Ironically, bodyguard Christophe (Roschdy Zem) may be the classiest of the three characters. Calm, cool, and collected (if a bit stiff), he’s been employed to protect Bertrand (Patrice Luchini), a high-profile criminal lawyer on a case in Monaco, from the Russian Mob. The sad sack Bertrand admires Christophe’s strength and confidence, especially with women. Bertrand says, "So it's simple for you: you see a girl, you like her, you sleep with her. That's normal?" Christophe replies, "Isn't that the idea?"

Trying on Christophe’s self-assurance for size, Bertrand finds himself in a co-dependent relationship with Audrey (Louise Bourgoin), a sexpot weather girl who once had a dalliance with Christophe. Less than half Bertrand’s age, the promiscuous Audrey appears to be using sex to improve her circumstances. The unnatural blonde is a walking symbol of the self-involved shallowness and falsity threatening to swallow up the civilized world, with her clear career goal (world domination), but inane career plans (a segment on “Celeb Pets”).

Presumably reasoning she can capture some of the big-time Bertrand’s reflected gravitas, Audrey resolves to misuse her access to the love-struck Bertrand to fashion a segment invading his personal life, to his probable embarrassment.
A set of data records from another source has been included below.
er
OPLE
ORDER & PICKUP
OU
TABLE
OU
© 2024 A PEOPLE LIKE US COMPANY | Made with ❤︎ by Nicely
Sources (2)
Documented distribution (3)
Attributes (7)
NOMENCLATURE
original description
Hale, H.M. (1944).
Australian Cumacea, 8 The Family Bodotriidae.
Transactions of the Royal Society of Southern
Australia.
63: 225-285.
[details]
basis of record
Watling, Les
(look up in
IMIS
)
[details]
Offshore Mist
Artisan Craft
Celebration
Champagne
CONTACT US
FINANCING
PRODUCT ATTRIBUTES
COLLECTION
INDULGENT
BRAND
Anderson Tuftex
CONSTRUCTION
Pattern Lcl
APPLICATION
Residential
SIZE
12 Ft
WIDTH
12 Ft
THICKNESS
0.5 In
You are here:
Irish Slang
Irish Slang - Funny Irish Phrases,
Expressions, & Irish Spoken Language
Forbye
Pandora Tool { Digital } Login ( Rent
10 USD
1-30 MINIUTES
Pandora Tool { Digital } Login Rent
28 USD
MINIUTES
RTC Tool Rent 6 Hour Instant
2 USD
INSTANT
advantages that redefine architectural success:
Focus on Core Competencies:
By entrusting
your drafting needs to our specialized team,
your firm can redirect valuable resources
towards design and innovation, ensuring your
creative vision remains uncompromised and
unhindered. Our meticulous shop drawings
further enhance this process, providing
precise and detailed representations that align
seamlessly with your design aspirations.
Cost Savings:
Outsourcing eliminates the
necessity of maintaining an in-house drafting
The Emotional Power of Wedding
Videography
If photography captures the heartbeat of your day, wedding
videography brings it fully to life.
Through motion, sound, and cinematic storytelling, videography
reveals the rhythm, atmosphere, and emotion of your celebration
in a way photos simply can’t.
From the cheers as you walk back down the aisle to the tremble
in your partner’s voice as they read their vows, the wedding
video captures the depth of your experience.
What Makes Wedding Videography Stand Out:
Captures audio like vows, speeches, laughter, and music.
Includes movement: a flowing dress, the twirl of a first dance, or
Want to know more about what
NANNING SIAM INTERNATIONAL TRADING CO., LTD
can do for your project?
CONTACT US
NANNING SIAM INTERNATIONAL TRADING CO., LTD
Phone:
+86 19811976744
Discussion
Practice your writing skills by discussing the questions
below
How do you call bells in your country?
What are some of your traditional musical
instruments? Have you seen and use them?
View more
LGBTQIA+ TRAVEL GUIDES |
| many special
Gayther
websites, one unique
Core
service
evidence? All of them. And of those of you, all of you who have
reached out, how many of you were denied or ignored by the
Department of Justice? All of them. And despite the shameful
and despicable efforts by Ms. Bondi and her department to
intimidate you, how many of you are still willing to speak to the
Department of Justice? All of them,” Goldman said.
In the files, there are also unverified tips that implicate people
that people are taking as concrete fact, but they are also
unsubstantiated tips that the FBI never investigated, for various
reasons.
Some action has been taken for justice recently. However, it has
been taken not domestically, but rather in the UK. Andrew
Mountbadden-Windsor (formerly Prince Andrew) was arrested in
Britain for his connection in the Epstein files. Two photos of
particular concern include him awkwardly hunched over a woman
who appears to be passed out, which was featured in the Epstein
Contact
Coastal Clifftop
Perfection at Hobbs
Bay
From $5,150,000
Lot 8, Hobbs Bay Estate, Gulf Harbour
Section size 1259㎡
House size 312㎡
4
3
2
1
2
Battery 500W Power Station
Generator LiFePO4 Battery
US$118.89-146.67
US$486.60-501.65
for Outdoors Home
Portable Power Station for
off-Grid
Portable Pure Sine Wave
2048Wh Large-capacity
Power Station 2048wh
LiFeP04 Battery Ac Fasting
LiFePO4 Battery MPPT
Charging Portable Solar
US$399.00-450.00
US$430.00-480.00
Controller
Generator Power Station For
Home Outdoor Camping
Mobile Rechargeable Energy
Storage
And thus sexual and class tensions emerge in this “love” triangle, if it can be called that. Christophe’s protective instincts shift into overdrive, partly out of duty but more so out of a personal loyalty borne of newfound respect for his hapless master’s underlying nobility. The bodyguard’s residual sexual attraction to Audrey and deepening platonic love for Bertrand complicate the dynamic.

Patrice Luchini (late of Molière and Intimate Strangers) excels at playing squares, and he’s well supported by the convincingly knotted Zem and the insinuating Bourgoin, making her film debut after a career…as a TV weather girl. Though director and co-writer Anne Fontaine initially sets out into frothy comedy territory, she winds up following a scenic route of the damaging consequences of her characters’ choices. Such a move invariably shows daring and potential, but here the shift in tone brings with it a sort of narrative whiplash Fontaine fails stylistically to reconcile.

Though Bertrand tells Christophe he knows where the limit lies, the picture is all about crossing boundaries that seem better off left in place: Christophe is meant to keep a distance of six meters, but Bertrand invites his friendship, while Audrey uses her Siren sexuality as a weapon to fight her way to higher ground. The Girl from Monaco is a fair diversion in what turns out to be a psychological thriller vein, but the decent snap of its comedic first half fails to convert into chair-gripping suspense. More damagingly, the very last hairpin plot turn isn’t in the least convincing.